“Maybe there’s an impression I’m a little bit more leftie, but I haven’t said a single thing that’s not in the social doctrine of the Church,” Pope Francis told reporters who accompanied him on a September 22 flight from Cuba to the US.
Questioned about the perception that he has led the Church into political controversy, the Pope denied the charge. “I follow the Church,” he said; “and in this, I do not think I am wrong.”
In response to a question about the US embargo on Cuba, the Pontiff said that he would not raise the question when he addresses the US Congress on September 24. He said that he hopes for an end to the embargo, but would not interfere with diplomatic talks now taking place between the two countries.
Asked about the arrest of Cuban political dissidents who had sought to meet him in Havana, Pope Francis said that he was not aware of the arrests when they took place. Responding to a follow-up question about what he might have said if he had met with them, he declined to answer directly. “I can’t deal in hypotheticals,” he said.

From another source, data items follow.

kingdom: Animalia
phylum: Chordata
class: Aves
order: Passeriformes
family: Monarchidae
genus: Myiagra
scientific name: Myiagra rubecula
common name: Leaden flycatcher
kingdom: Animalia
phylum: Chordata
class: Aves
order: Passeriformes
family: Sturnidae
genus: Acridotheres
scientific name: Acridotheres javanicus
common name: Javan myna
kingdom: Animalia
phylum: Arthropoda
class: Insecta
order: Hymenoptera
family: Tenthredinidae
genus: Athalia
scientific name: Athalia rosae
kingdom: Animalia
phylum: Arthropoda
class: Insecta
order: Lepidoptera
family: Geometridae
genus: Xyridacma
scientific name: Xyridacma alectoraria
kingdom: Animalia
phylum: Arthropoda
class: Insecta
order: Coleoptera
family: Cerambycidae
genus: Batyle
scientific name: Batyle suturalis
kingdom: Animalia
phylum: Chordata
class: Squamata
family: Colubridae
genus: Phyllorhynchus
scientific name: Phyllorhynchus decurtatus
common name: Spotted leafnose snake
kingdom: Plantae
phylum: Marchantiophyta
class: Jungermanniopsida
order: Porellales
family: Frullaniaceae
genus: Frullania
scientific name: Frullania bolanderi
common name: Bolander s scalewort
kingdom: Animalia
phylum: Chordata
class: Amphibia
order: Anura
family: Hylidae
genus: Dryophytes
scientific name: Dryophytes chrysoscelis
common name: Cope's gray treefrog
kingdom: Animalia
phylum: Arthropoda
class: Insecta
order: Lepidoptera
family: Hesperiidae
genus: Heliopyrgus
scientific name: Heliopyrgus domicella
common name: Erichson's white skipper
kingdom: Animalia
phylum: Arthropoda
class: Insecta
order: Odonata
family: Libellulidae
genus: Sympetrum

When a reporter questioned him about his private meeting with Fidel Castro, and asked whether the former dictator had expressed repentance, the Pope again demurred. “Repentance is something intimate,” he said. Pope Francis said that in his talks with the aging Castro, he did not speak about the past, other than talking with Castro about his experience with Jesuit educators.
The Pope conducted his question-and-answer session with reporters in Spanish and Italian. He admitted: “English isn’t my strong point.”